WORK REQUIRED = Please rewrite the material starting with the line containing "- boto script to publish to s3" and going on through the line containing "Project: Discount Pro", swapping "publish" for "deploy" and keeping everything else the same. Give only those lines, without the pictures.

DATA SUPPLIED =

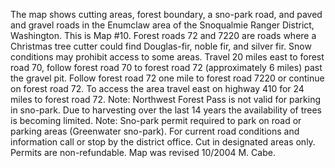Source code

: The map shows cutting areas, forest boundary, a sno-park road, and paved and gravel roads in the Enumclaw area of the Snoqualmie Ranger District, Washington.  This is Map #10. Forest roads 72 and 7220 are roads where a Christmas tree cutter could find Douglas-fir, noble fir, and silver fir. Snow conditions may prohibit access to some areas. Travel 20 miles east to forest road 70, follow forest road 70 to forest road 72 (approximately 6 miles) past the gravel pit. Follow forest road 72 one mile to forest road 7220 or continue on forest road 72. To access the area travel east on highway 410 for 24 miles to forest road 72. Note: Northwest Forest Pass is not valid for parking in sno-park. Due to harvesting over the last 14 years the availability of trees is becoming limited. Note: Sno-park permit required to park on road or parking areas (Greenwater sno-park). For current road conditions and information call or stop by the district office. Cut in designated areas only. Permits are non-refundable. Map was revised 10/2004 M. Cabe.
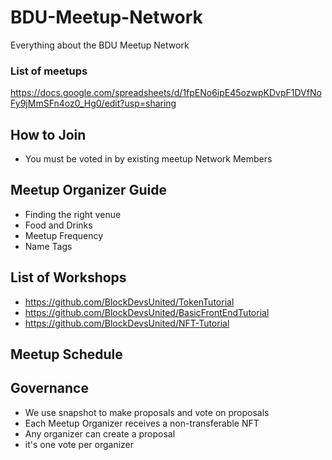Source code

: # BDU-Meetup-Network
Everything about the BDU Meetup Network


### List of meetups

https://docs.google.com/spreadsheets/d/1fpENo6ipE45ozwpKDvpF1DVfNoFy9jMmSFn4oz0_Hg0/edit?usp=sharing

## How to Join
- You must be voted in by existing meetup Network Members


## Meetup Organizer Guide

- Finding the right venue
- Food and Drinks
- Meetup Frequency
- Name Tags


## List of Workshops
- https://github.com/BlockDevsUnited/TokenTutorial
- https://github.com/BlockDevsUnited/BasicFrontEndTutorial
- https://github.com/BlockDevsUnited/NFT-Tutorial

## Meetup Schedule

## Governance
- We use snapshot to make proposals and vote on proposals
- Each Meetup Organizer receives a non-transferable NFT
- Any organizer can create a proposal
- it's one vote per organizer


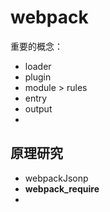 # webpack

重要的概念：

* loader
* plugin
* module > rules
* entry
* output
*


## 原理研究

* webpackJsonp
* __webpack_require__
*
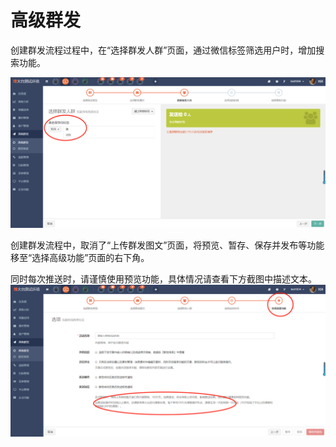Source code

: # 高级群发

创建群发流程过程中，在“选择群发人群”页面，通过微信标签筛选用户时，增加搜索功能。

![](/assets/1521794210%281%29.jpg)

创建群发流程中，取消了“上传群发图文”页面，将预览、暂存、保存并发布等功能移至“选择高级功能”页面的右下角。

同时每次推送时，请谨慎使用预览功能，具体情况请查看下方截图中描述文本。![](/assets/1521798480%281%29.jpg)

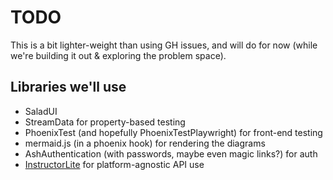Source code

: # TODO

This is a bit lighter-weight than using GH issues, and will do for now (while
we're building it out & exploring the problem space).

## Libraries we'll use

- SaladUI
- StreamData for property-based testing
- PhoenixTest (and hopefully PhoenixTestPlaywright) for front-end testing
- mermaid.js (in a phoenix hook) for rendering the diagrams
- AshAuthentication (with passwords, maybe even magic links?) for auth
- [InstructorLite](https://hexdocs.pm/instructor_lite/readme.html) for
  platform-agnostic API use
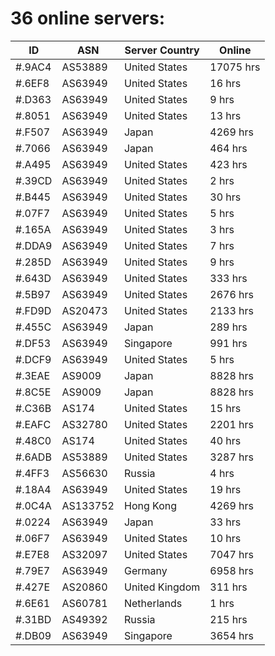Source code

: # 36 online servers:

| ID | ASN | Server Country | Online |
| ------ | ------ | ------ | ------ |
| #.9AC4 | AS53889 | United States | 17075 hrs |
| #.6EF8 | AS63949 | United States | 16 hrs |
| #.D363 | AS63949 | United States | 9 hrs |
| #.8051 | AS63949 | United States | 13 hrs |
| #.F507 | AS63949 | Japan | 4269 hrs |
| #.7066 | AS63949 | Japan | 464 hrs |
| #.A495 | AS63949 | United States | 423 hrs |
| #.39CD | AS63949 | United States | 2 hrs |
| #.B445 | AS63949 | United States | 30 hrs |
| #.07F7 | AS63949 | United States | 5 hrs |
| #.165A | AS63949 | United States | 3 hrs |
| #.DDA9 | AS63949 | United States | 7 hrs |
| #.285D | AS63949 | United States | 9 hrs |
| #.643D | AS63949 | United States | 333 hrs |
| #.5B97 | AS63949 | United States | 2676 hrs |
| #.FD9D | AS20473 | United States | 2133 hrs |
| #.455C | AS63949 | Japan | 289 hrs |
| #.DF53 | AS63949 | Singapore | 991 hrs |
| #.DCF9 | AS63949 | United States | 5 hrs |
| #.3EAE | AS9009 | Japan | 8828 hrs |
| #.8C5E | AS9009 | Japan | 8828 hrs |
| #.C36B | AS174 | United States | 15 hrs |
| #.EAFC | AS32780 | United States | 2201 hrs |
| #.48C0 | AS174 | United States | 40 hrs |
| #.6ADB | AS53889 | United States | 3287 hrs |
| #.4FF3 | AS56630 | Russia | 4 hrs |
| #.18A4 | AS63949 | United States | 19 hrs |
| #.0C4A | AS133752 | Hong Kong | 4269 hrs |
| #.0224 | AS63949 | Japan | 33 hrs |
| #.06F7 | AS63949 | United States | 10 hrs |
| #.E7E8 | AS32097 | United States | 7047 hrs |
| #.79E7 | AS63949 | Germany | 6958 hrs |
| #.427E | AS20860 | United Kingdom | 311 hrs |
| #.6E61 | AS60781 | Netherlands | 1 hrs |
| #.31BD | AS49392 | Russia | 215 hrs |
| #.DB09 | AS63949 | Singapore | 3654 hrs |

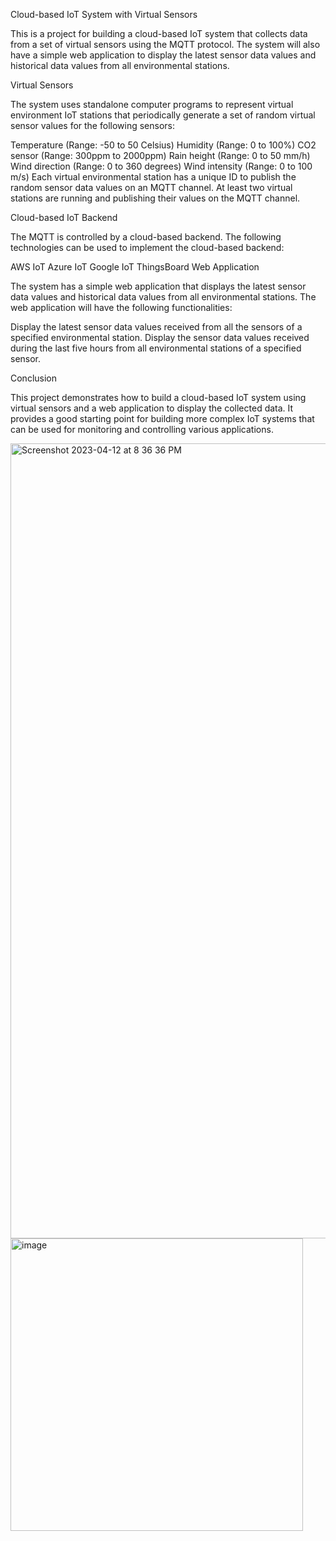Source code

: Cloud-based IoT System with Virtual Sensors

This is a project for building a cloud-based IoT system that collects data from a set of virtual sensors using the MQTT protocol. The system will also have a simple web application to display the latest sensor data values and historical data values from all environmental stations.

Virtual Sensors

The system uses standalone computer programs to represent virtual environment IoT stations that periodically generate a set of random virtual sensor values for the following sensors:

Temperature (Range: -50 to 50 Celsius)
Humidity (Range: 0 to 100%)
CO2 sensor (Range: 300ppm to 2000ppm)
Rain height (Range: 0 to 50 mm/h)
Wind direction (Range: 0 to 360 degrees)
Wind intensity (Range: 0 to 100 m/s)
Each virtual environmental station has a unique ID to publish the random sensor data values on an MQTT channel. At least two virtual stations are running and publishing their values on the MQTT channel.

Cloud-based IoT Backend

The MQTT is controlled by a cloud-based backend. The following technologies can be used to implement the cloud-based backend:

AWS IoT
Azure IoT
Google IoT ThingsBoard
Web Application

The system has a simple web application that displays the latest sensor data values and historical data values from all environmental stations. The web application will have the following functionalities:

Display the latest sensor data values received from all the sensors of a specified environmental station.
Display the sensor data values received during the last five hours from all environmental stations of a specified sensor.

Conclusion

This project demonstrates how to build a cloud-based IoT system using virtual sensors and a web application to display the collected data. It provides a good starting point for building more complex IoT systems that can be used for monitoring and controlling various applications.


<img width="1272" alt="Screenshot 2023-04-12 at 8 36 36 PM" src="https://user-images.githubusercontent.com/47717859/231624605-395b46b5-c2dc-4026-b1a1-7e5d6344a914.png">

<img width="468" alt="image" src="https://user-images.githubusercontent.com/47717859/231624644-9c1adfd9-5f7c-400e-8760-6ca5b1efcf72.png">
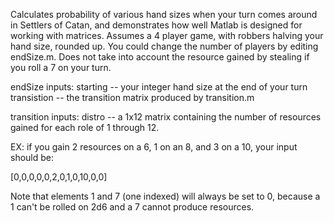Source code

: Calculates probability of various hand sizes when your turn comes around in Settlers of Catan, and demonstrates how well Matlab is designed for working with matrices. Assumes a 4 player game, with robbers halving your hand size, rounded up. You could change the number of players by editing endSize.m. Does not take into account the resource gained by stealing if you roll a 7 on your turn.

endSize inputs:
starting -- your integer hand size at the end of your turn
transistion -- the transition matrix produced by transition.m

transition inputs:
distro -- a 1x12 matrix containing the number of resources gained for each role of 1 through 12.

EX: if you gain 2 resources on a 6, 1 on an 8, and 3 on a 10, your input should be:

[0,0,0,0,0,2,0,1,0,10,0,0]

Note that elements 1 and 7 (one indexed) will always be set to 0, because a 1 can't be rolled on 2d6 and a 7 cannot produce resources.
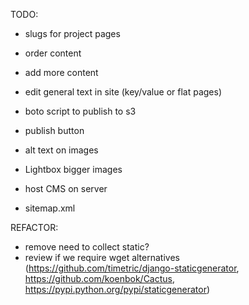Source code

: 
TODO:
 - slugs for project pages
 - order content
 - add more content
 - edit general text in site (key/value or flat pages)

 - boto script to publish to s3
 - publish button

 - alt text on images
 - Lightbox bigger images
 - host CMS on server
 - sitemap.xml

REFACTOR:
 - remove need to collect static?
 - review if we require wget alternatives (https://github.com/timetric/django-staticgenerator, https://github.com/koenbok/Cactus, https://pypi.python.org/pypi/staticgenerator)
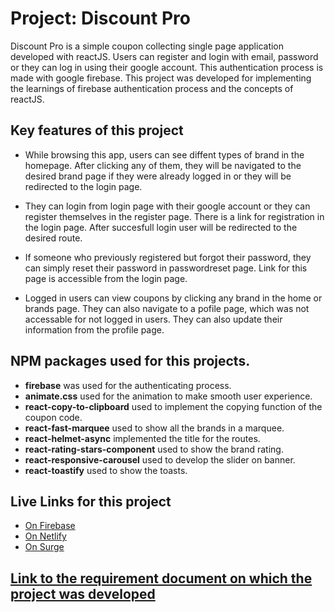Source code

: # Project: Discount Pro

  

Discount Pro is a simple coupon collecting single page application developed with reactJS. Users can register and login with email, password or they can log in using their google account. This authentication process is made with google firebase. This project was developed for implementing the learnings of firebase authentication process and the concepts of reactJS.


   
  
  

## Key features of this project

  

-  While browsing this app, users can see diffent types of brand in the homepage. After clicking any of them, they will be navigated to the desired brand page if they were already logged in or they will be redirected to the login page.

-  They can login from login page with their google account or they can register themselves in the register page. There is a link for registration in the login page. After succesfull login user will be redirected to the desired route.

-  If someone who previously registered but forgot their password, they can simply reset their password in passwordreset page. Link for this page is accessible from the login page.

-  Logged in users can view coupons by clicking any brand in the home or brands page. They can also navigate to a pofile page, which was not accessable for not logged in users. They can also update their information from the profile page.

  
  
  
  

## NPM packages used for this projects.

- **firebase** was used for the authenticating process.
- **animate.css** used for the animation to make smooth user experience.
- **react-copy-to-clipboard** used to implement the copying function of the coupon code.
- **react-fast-marquee** used to show all the brands in a marquee.
- **react-helmet-async** implemented the title for the routes.
- **react-rating-stars-component** used to show the brand rating.
- **react-responsive-carousel** used to develop the slider on banner.
- **react-toastify** used to show the toasts.
  

## Live Links for this project

- [On Firebase](https://discount-pro-7c59d.web.app/)
- [On Netlify](https://discount-pro-ashis263.netlify.app/)
- [On Surge](https://discount-pro-ashis263.surge.sh/)




## [Link to the requirement document on which the project was developed](https://github.com/programming-hero-web-course1/b10-a9-authentication-ashis263/blob/main/public/requirements.pdf)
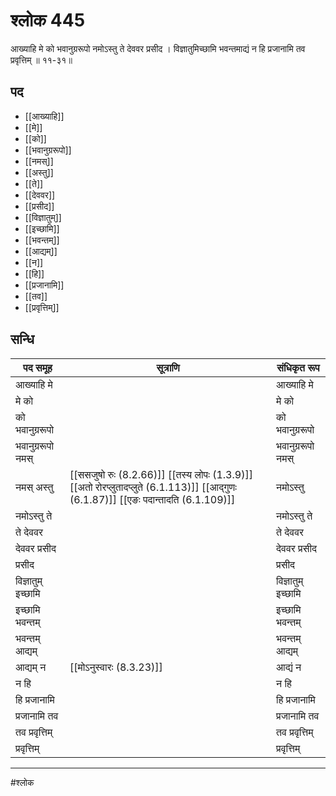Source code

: # श्लोक 445

आख्याहि मे को भवानुग्ररूपो
नमोऽस्तु ते देववर प्रसीद ।
विज्ञातुमिच्छामि भवन्तमाद्यं
न हि प्रजानामि तव प्रवृत्तिम् ॥ ११-३१॥


## पद 

- [[आख्याहि]]
- [[मे]]
- [[को]]
- [[भवानुग्ररूपो]]
- [[नमस्]]
- [[अस्तु]]
- [[ते]]
- [[देववर]]
- [[प्रसीद]]
- [[विज्ञातुम्]]
- [[इच्छामि]]
- [[भवन्तम्]]
- [[आद्यम्]]
- [[न]]
- [[हि]]
- [[प्रजानामि]]
- [[तव]]
- [[प्रवृत्तिम्]]

## सन्धि

| पद समूह | सूत्राणि | संधिकृत रूप |
| ----- | ----- | ----- |
| आख्याहि मे |  | आख्याहि मे |
| मे को |  | मे को |
| को भवानुग्ररूपो |  | को भवानुग्ररूपो |
| भवानुग्ररूपो नमस् |  | भवानुग्ररूपो नमस् |
| नमस् अस्तु |  [[ससजुषो रुः (8.2.66)]] [[तस्य लोपः (1.3.9)]] [[अतो रोरप्लुतादप्लुते (6.1.113)]] [[आद्गुणः (6.1.87)]] [[एङः पदान्तादति (6.1.109)]] | नमोऽस्तु |
| नमोऽस्तु ते |  | नमोऽस्तु ते |
| ते देववर |  | ते देववर |
| देववर प्रसीद |  | देववर प्रसीद |
| प्रसीद |  | प्रसीद |
| विज्ञातुम् इच्छामि |  | विज्ञातुम् इच्छामि |
| इच्छामि भवन्तम् |  | इच्छामि भवन्तम् |
| भवन्तम् आद्यम् |  | भवन्तम् आद्यम् |
| आद्यम् न |  [[मोऽनुस्वारः (8.3.23)]] | आद्यं न |
| न हि |  | न हि |
| हि प्रजानामि |  | हि प्रजानामि |
| प्रजानामि तव |  | प्रजानामि तव |
| तव प्रवृत्तिम् |  | तव प्रवृत्तिम् |
| प्रवृत्तिम् |  | प्रवृत्तिम् |


---

#श्लोक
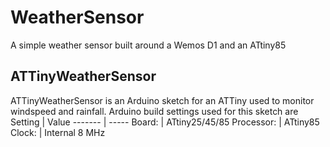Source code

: # WeatherSensor
A simple weather sensor built around a Wemos D1 and an ATtiny85

## ATTinyWeatherSensor
ATTinyWeatherSensor is an Arduino sketch for an ATTiny used to monitor windspeed and rainfall.
Arduino build settings used for this sketch are
Setting | Value
------- | -----
Board: | ATtiny25/45/85
Processor: | ATtiny85
Clock: | Internal 8 MHz
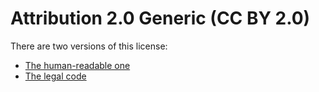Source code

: Attribution 2.0 Generic (CC BY 2.0) 
===================================

There are two versions of this license:
- [The human-readable one](https://creativecommons.org/licenses/by/2.0/)
- [The legal code](https://creativecommons.org/licenses/by/2.0/legalcode)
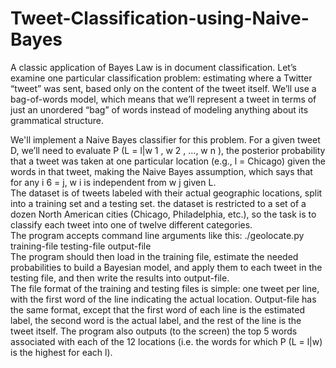 # Tweet-Classification-using-Naive-Bayes

A classic application of Bayes Law is in document classification. Let’s examine one particular classification
problem: estimating where a Twitter “tweet” was sent, based only on the content of the tweet itself. We’ll
use a bag-of-words model, which means that we’ll represent a tweet in terms of just an unordered “bag” of
words instead of modeling anything about its grammatical structure. </br>

We'll implement a Naive Bayes classifier for this problem. For a given tweet D, we’ll need to evaluate P (L =
l|w 1 , w 2 , ..., w n ), the posterior probability that a tweet was taken at one particular location (e.g., l = Chicago)
given the words in that tweet, making the Naive Bayes assumption, which says that for any i 6 = j, w i is
independent from w j given L. </br>
The dataset is of tweets labeled with their actual geographic locations, split into a training set and a testing set. the dataset is restricted to a set of a dozen North American cities (Chicago, Philadelphia, etc.), so the task is to classify each tweet into one of twelve different categories.
</br>
The program accepts command line arguments like this:
./geolocate.py training-file testing-file output-file
</br>
The program should then load in the training file, estimate the needed probabilities to build a Bayesian
model, and apply them to each tweet in the testing file, and then write the results into output-file. </br> 
The file format of the training and testing files is simple: one tweet per line, with the first word of the line indicating
the actual location. Output-file has the same format, except that the first word of each line is the estimated label, the second word is the actual label, and the rest of the line is the
tweet itself. The program also outputs (to the screen) the top 5 words associated with each of the 12
locations (i.e. the words for which P (L = l|w) is the highest for each l).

OUTPUT BELOW =
 - boto script to deploy to s3
 - deploy button

 - alt text on images
 - Lightbox bigger images
 - host CMS on server
 - sitemap.xml

REFACTOR:
 - remove need to collect static?
 - review if we require wget alternatives (https://github.com/timetric/django-staticgenerator, https://github.com/koenbok/Cactus, https://pypi.python.org/pypi/staticgenerator)
Source code

: # Project: Discount Pro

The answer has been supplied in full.